A ‘confusion matrix’, which is the matrix of normalized correspondences between true and estimated labels, is a convenient way to visualize model skill. 

A perfect correspondence between true and estimated labels is scored 1.0 along the diagonal elements of the matrix.

Misclassiﬁcations are readily identiﬁed as off-diagonal elements. Systematic misclassiﬁcations are recognized as off-diagonal elements with large magnitudes. 

In [None]:
## =========================================================
def plot_confusion_matrix2(cm, classes, normalize=False, cmap=plt.cm.Blues, dolabels=True):
    """
    This function prints and plots the confusion matrix.
    Normalization can be applied by setting `normalize=True`.
    """
    if normalize:
        cm = cm.astype('float') / cm.sum(axis=1)[:, np.newaxis]
        cm[np.isnan(cm)] = 0

    plt.imshow(cm, interpolation='nearest', cmap=cmap, vmax=1, vmin=0)
    fmt = '.2f' if normalize else 'd'
    thresh = cm.max() / 2.
    if dolabels==True:
       tick_marks = np.arange(len(classes))
       plt.xticks(tick_marks, classes, fontsize=3) # rotation=45
       plt.yticks(tick_marks, classes, fontsize=3)

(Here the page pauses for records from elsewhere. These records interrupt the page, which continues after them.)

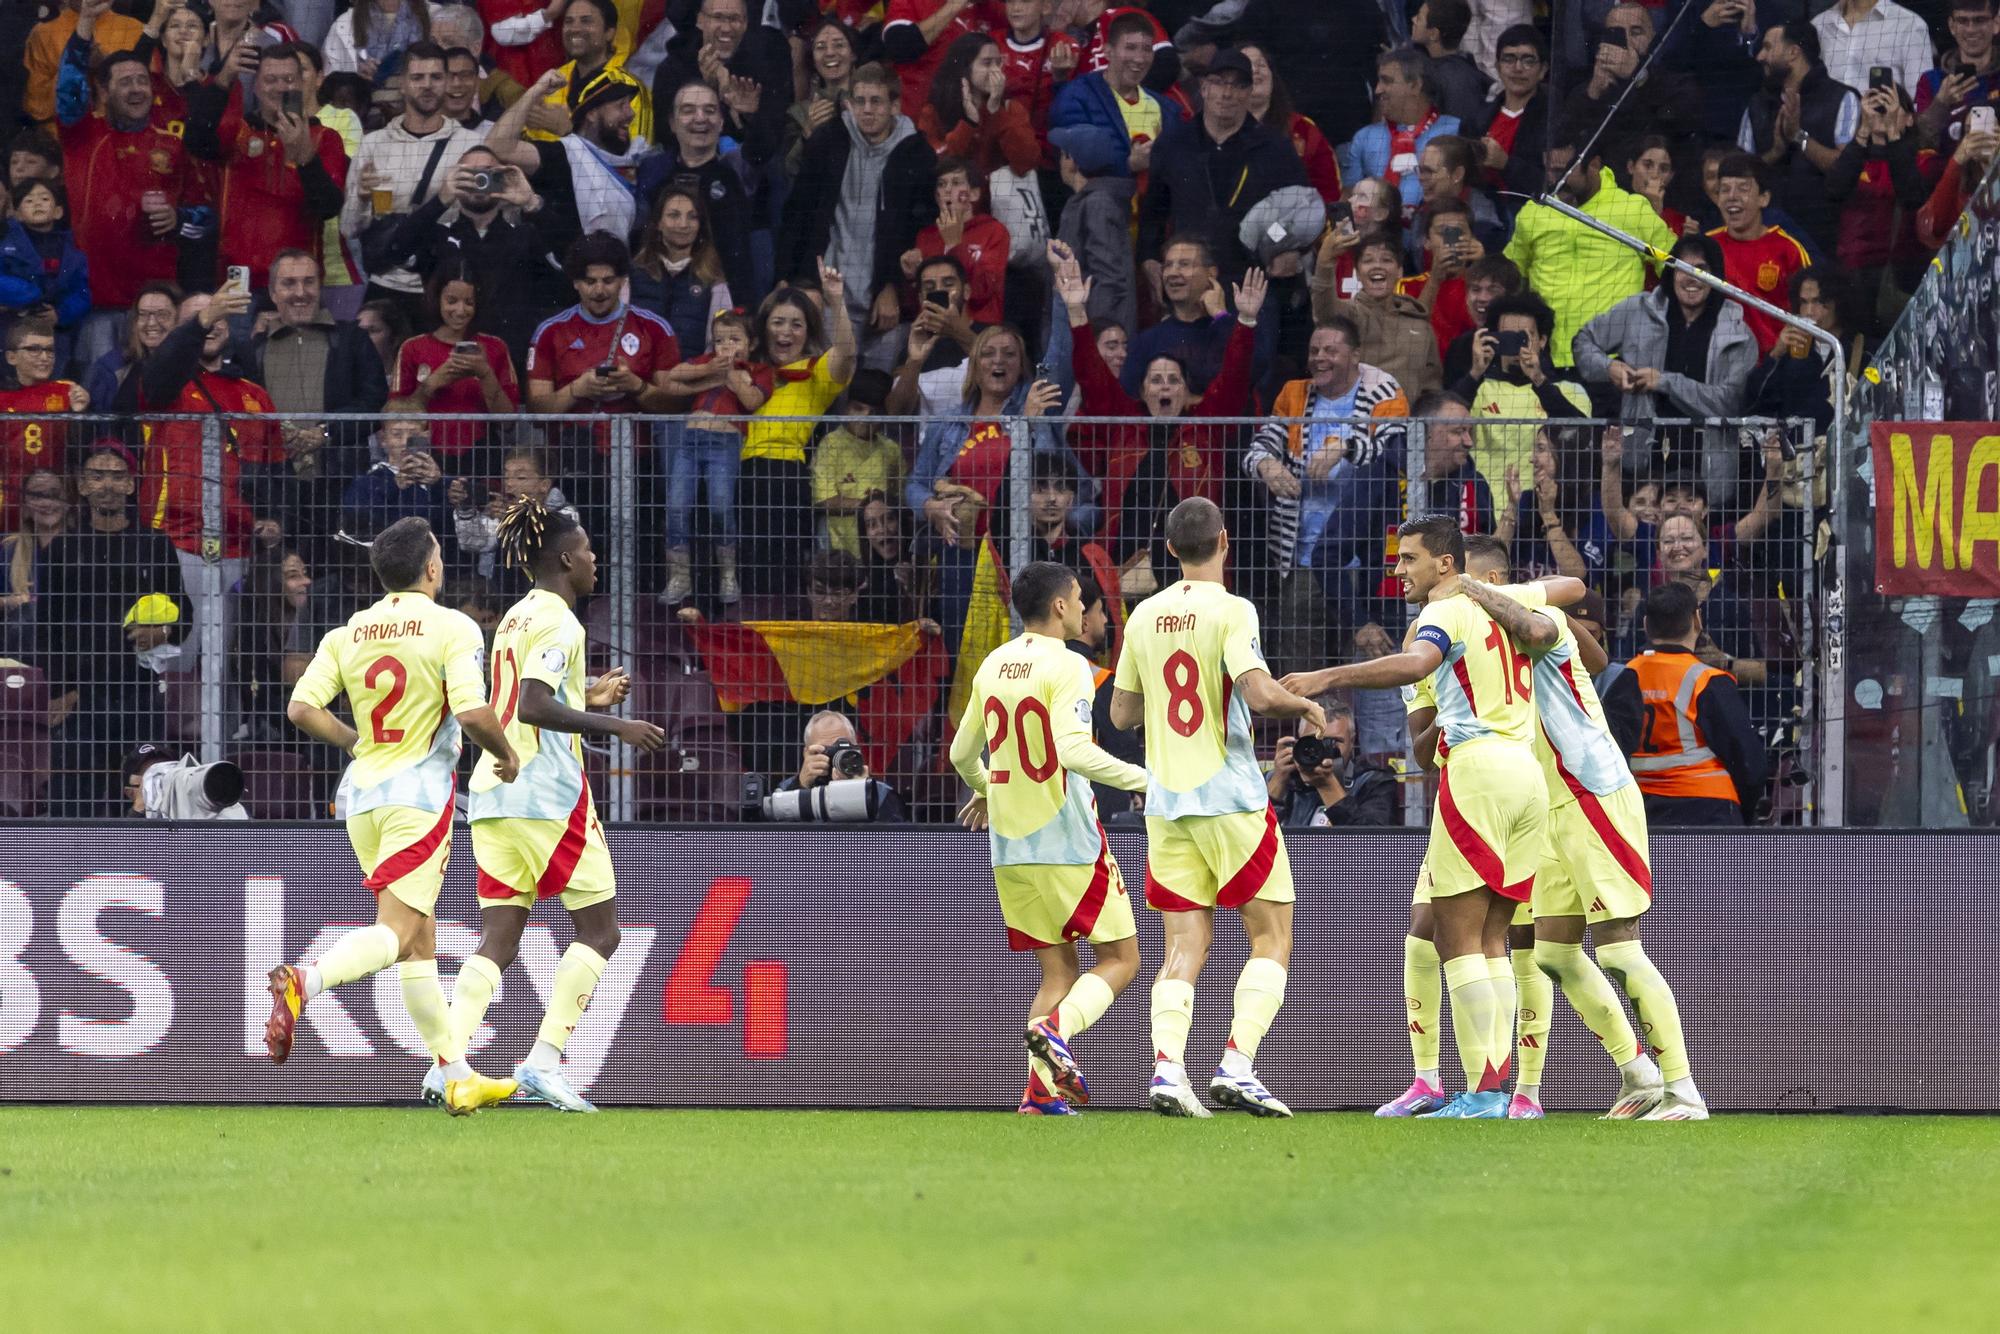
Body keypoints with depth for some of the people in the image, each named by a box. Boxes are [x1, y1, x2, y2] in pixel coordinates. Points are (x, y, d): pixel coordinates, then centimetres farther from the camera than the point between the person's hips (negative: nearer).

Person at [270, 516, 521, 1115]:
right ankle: (305, 980, -40)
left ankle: (455, 1075, 16)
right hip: (420, 793, -6)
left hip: (362, 793, 6)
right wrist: (506, 755, 1)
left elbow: (302, 708, 0)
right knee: (395, 932, -12)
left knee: (419, 936, 13)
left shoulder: (347, 633, 7)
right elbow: (472, 712, -18)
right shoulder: (452, 628, -8)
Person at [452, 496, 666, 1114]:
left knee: (497, 941, 4)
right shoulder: (559, 623, -10)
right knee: (599, 929, 2)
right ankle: (544, 1060, -7)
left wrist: (588, 698, 26)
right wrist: (614, 725, -22)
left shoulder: (515, 618, 18)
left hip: (494, 789, 8)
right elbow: (533, 707, -22)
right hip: (548, 795, -8)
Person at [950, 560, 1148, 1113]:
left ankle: (1042, 1092, -4)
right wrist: (1141, 779, -17)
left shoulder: (992, 667, 10)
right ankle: (1056, 1027, -22)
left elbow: (962, 753, 19)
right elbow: (1072, 749, -25)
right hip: (1068, 840, -6)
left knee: (1058, 971, 11)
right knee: (1120, 959, 4)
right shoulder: (1066, 667, -12)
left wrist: (983, 790, 40)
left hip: (1010, 849, 6)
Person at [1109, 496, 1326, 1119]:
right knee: (1272, 936, 4)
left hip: (1166, 804, 5)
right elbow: (1259, 694, -21)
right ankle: (1237, 1065, -11)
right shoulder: (1230, 611, -9)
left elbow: (1122, 714, 15)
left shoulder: (1144, 616, 8)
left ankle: (1167, 1067, -14)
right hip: (1231, 798, -5)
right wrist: (1306, 704, -1)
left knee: (1185, 945, 5)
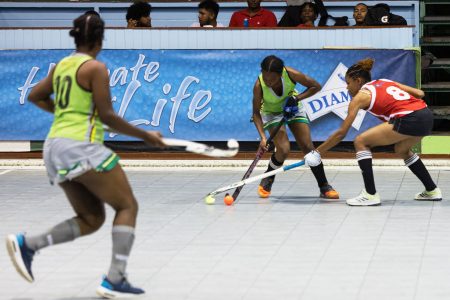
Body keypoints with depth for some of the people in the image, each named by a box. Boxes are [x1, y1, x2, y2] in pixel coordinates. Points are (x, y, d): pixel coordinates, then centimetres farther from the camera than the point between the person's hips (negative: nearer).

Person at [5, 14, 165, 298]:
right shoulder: (96, 68, -8)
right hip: (81, 147, -8)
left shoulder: (61, 66, 14)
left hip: (55, 147, 8)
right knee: (127, 206, 1)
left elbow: (35, 96, 26)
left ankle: (27, 244, -1)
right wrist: (145, 135, -3)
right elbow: (107, 116, -11)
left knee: (92, 219, 14)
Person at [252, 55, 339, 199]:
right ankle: (266, 182, 5)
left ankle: (324, 187, 5)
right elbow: (256, 113, -22)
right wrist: (263, 137, -34)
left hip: (293, 108, 2)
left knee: (308, 147, -7)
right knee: (283, 150, -21)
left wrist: (296, 98, -29)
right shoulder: (259, 86, -32)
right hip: (271, 113, -1)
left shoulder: (290, 74, -31)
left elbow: (316, 86, -17)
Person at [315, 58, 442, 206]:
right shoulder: (385, 82, 26)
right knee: (402, 150, 34)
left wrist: (317, 152, 15)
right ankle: (432, 191, 39)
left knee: (361, 142, 3)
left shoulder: (360, 96, 8)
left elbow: (341, 133, 8)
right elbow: (419, 93, 18)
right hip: (427, 115, 8)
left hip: (409, 120, -8)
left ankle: (370, 195, -2)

       #plt.ylabel('True label',fontsize=6)
       #plt.xlabel('Estimated label',fontsize=6)

    else:
       plt.axis('off')

    for i, j in itertools.product(range(cm.shape[0]), range(cm.shape[1])):
        if cm[i, j]>0:
           plt.text(j, i, format(cm[i, j], fmt),
                 fontsize=3,
                 horizontalalignment="center",
                 color="white" if cm[i, j] > thresh else "black")
    plt.tight_layout()

    return cm

In [None]:
CM = np.asarray(CM)

fig = plt.figure()
ax1 = fig.add_subplot(221)
plot_confusion_matrix2(CM, classes=labels, normalize=True, cmap=plt.cm.Reds)